In Washington, it is apparently easy to forget that the responsibility of government is first and foremost to govern, and only secondarily to politic. To lose sight of this seemingly obvious hierarchy can lead to great harm as the public good, indeed even the lives of innocents, may be sacrificed to "political concerns" which is itself but a euphemism for the career prospects of one or another politician.

Such is now the case with the issue of needle exchange. Federal law requires, and Secretary of Health and Human Services Donna Shalala has long maintained, that money which goes to the states for the purpose of AIDS prevention would only be freed for the funding of needle exchange if and when her office could determine that such programs reduced the spread of the AIDS virus without increasing the prevalence of drug use. A perspective that favors spread of AIDS -- always deadly -- over increased drug use -- a serious problem but not comparable to the AIDS epidemic -- seems a bit skewed to begin with. But Donna Shalala failed to note yet another criteria: the political concerns which in the Clinton administration apparently take precedence over the mere lives of intravenous drug users, their partners and their children.

In February, Shalala released a report confirming what everyone who had seen any of the now-voluminous research had known for some time. Needle exchange does in fact reduce the spread of the AIDS virus, and that intravenous drug use did not increase simply because people could get access to clean needles. In fact, in communities where such programs existed, drug use had not gone up at all. This came as a great relief to many who assumed that since the administration's stated criteria had been met, it was only a matter of time before the ban on the use of federal dollars to save lives would be lifted.
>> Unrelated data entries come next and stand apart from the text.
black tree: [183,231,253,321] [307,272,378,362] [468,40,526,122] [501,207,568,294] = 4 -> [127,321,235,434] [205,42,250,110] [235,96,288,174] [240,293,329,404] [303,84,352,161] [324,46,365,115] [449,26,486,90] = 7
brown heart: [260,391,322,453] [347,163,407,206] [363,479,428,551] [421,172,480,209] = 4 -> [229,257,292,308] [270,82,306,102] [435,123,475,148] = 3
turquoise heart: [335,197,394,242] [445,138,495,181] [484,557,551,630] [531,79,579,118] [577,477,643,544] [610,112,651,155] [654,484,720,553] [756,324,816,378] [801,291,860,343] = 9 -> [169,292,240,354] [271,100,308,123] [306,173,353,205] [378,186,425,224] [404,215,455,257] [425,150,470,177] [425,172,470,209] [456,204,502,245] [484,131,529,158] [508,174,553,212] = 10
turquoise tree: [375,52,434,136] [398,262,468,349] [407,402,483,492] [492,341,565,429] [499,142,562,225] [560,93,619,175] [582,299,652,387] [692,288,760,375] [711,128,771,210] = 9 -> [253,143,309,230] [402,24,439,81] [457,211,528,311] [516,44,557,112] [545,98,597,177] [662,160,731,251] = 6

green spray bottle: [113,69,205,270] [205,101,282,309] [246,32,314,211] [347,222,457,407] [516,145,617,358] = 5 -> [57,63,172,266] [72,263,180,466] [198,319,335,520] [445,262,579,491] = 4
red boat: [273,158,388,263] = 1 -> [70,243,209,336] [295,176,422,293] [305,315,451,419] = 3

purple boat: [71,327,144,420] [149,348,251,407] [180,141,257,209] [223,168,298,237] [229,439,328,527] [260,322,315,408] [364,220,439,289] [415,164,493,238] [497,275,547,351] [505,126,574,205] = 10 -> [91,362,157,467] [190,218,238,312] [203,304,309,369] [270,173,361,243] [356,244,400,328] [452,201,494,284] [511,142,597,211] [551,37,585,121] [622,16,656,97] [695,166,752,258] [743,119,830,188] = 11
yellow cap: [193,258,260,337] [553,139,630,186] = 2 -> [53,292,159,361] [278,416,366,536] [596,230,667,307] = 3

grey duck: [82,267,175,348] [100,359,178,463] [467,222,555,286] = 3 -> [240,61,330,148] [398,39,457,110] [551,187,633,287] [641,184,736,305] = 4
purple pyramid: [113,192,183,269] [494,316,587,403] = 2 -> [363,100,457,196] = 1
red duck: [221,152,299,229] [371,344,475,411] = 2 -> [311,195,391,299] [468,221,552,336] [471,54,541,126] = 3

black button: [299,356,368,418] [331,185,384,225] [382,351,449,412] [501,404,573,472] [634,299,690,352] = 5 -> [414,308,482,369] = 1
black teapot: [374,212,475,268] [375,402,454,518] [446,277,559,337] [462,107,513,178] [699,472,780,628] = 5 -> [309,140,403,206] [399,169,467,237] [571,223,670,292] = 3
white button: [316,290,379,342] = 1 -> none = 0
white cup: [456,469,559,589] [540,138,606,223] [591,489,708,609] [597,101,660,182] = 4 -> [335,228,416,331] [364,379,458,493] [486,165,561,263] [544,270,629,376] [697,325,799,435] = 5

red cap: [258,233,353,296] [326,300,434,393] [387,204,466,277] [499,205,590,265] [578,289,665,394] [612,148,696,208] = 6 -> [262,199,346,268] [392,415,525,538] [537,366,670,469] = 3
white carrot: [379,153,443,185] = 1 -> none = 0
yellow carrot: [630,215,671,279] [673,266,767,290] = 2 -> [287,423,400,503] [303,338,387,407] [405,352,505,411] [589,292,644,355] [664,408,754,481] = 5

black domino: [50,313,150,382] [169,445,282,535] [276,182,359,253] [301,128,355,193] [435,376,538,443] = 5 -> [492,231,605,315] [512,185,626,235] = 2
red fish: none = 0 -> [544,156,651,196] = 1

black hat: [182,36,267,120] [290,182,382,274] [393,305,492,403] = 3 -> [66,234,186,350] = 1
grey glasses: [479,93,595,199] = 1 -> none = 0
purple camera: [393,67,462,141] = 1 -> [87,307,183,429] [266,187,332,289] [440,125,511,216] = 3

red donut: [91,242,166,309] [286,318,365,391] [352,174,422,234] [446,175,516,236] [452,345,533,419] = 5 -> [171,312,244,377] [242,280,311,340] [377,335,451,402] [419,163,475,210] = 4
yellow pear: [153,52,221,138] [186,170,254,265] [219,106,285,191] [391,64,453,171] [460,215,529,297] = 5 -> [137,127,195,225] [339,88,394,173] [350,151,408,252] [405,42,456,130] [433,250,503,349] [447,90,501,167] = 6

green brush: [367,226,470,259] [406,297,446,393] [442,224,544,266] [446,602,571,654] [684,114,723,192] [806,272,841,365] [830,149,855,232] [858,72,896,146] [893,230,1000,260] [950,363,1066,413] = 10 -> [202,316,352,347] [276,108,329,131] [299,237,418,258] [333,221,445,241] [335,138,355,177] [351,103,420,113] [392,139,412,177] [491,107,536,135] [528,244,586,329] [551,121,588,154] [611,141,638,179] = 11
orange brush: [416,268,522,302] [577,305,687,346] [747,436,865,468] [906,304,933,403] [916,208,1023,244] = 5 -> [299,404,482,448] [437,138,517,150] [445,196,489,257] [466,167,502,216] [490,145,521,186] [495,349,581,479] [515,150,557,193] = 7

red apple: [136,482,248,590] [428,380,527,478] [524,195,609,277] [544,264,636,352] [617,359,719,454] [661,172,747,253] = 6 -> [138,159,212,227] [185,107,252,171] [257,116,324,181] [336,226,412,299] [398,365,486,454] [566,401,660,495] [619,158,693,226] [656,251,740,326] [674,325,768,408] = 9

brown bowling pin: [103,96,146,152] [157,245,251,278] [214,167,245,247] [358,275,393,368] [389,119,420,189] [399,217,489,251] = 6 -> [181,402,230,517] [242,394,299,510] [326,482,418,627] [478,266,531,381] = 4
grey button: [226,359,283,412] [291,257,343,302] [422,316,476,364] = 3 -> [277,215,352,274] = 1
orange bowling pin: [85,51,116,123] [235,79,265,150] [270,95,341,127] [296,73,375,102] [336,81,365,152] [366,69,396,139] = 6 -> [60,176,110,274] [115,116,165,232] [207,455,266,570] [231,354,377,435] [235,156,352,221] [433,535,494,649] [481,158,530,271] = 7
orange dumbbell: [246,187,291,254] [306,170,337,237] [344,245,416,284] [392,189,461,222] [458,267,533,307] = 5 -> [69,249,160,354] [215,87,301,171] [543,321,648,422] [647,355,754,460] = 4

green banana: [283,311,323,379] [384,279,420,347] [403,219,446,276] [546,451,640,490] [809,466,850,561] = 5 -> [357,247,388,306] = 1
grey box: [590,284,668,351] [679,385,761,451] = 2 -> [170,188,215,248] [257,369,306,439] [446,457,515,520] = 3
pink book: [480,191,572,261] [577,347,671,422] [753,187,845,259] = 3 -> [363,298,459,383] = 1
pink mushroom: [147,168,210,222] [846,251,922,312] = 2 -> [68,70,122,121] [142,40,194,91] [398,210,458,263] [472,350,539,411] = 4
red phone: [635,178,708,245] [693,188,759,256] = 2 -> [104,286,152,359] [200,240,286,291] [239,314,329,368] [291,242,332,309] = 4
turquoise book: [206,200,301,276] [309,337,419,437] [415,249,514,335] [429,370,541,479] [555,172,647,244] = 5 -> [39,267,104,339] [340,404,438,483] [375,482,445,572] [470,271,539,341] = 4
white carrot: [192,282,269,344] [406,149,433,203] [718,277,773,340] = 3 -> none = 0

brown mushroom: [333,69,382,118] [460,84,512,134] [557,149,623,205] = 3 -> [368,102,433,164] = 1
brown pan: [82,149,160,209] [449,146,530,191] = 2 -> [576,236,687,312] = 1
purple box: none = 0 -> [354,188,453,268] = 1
But Shalala's revelation did not stir such feelings within the Clinton administration, which appears to be more concerned with the viability of Al Gore's presidential bid than with creating any sort of controversy by saving lives. Thus, nearly eight months after Shalala's determination, the ban has not been lifted.

This past week, an amendment to the House appropriations bill passed which would take the matter out of the administration's hands entirely by specifically prohibiting use of federal AIDS funds for such programs. In a letter to Congress, Shalala asked that they not strip her authority on this matter, but months of inaction and the unnecessary deaths of thousands of American citizens make this request sound an awful lot like Brer Rabbit asking not to be thrown into the Briar patch. The administration is about to be taken off the hook by a Congress which has proven itself to be even less in touch with its moral responsibilities than the President.

So on we go. This week, over a thousand demonstrators from across the country are in Washington to protest a policy that Elizabeth Taylor has called "premeditated murder." But these people, health care professionals and outreach workers, AIDS activists and clergy, people with AIDS and people who have lost loved ones, don't come from Washington, DC and thus they can't understand how easy it is for politicians who are striving to stay within the Beltway to change their priorities accordingly. So, while thousands of people continue to become infected in service to Al Gore's presidential aspirations, the administration sits and quietly hopes that Congress will take this one out of their hands. But politics is not the same as governing. And while averting a moral choice can be rationalized by politicians consumed with power, that does not make their inaction any less damnable.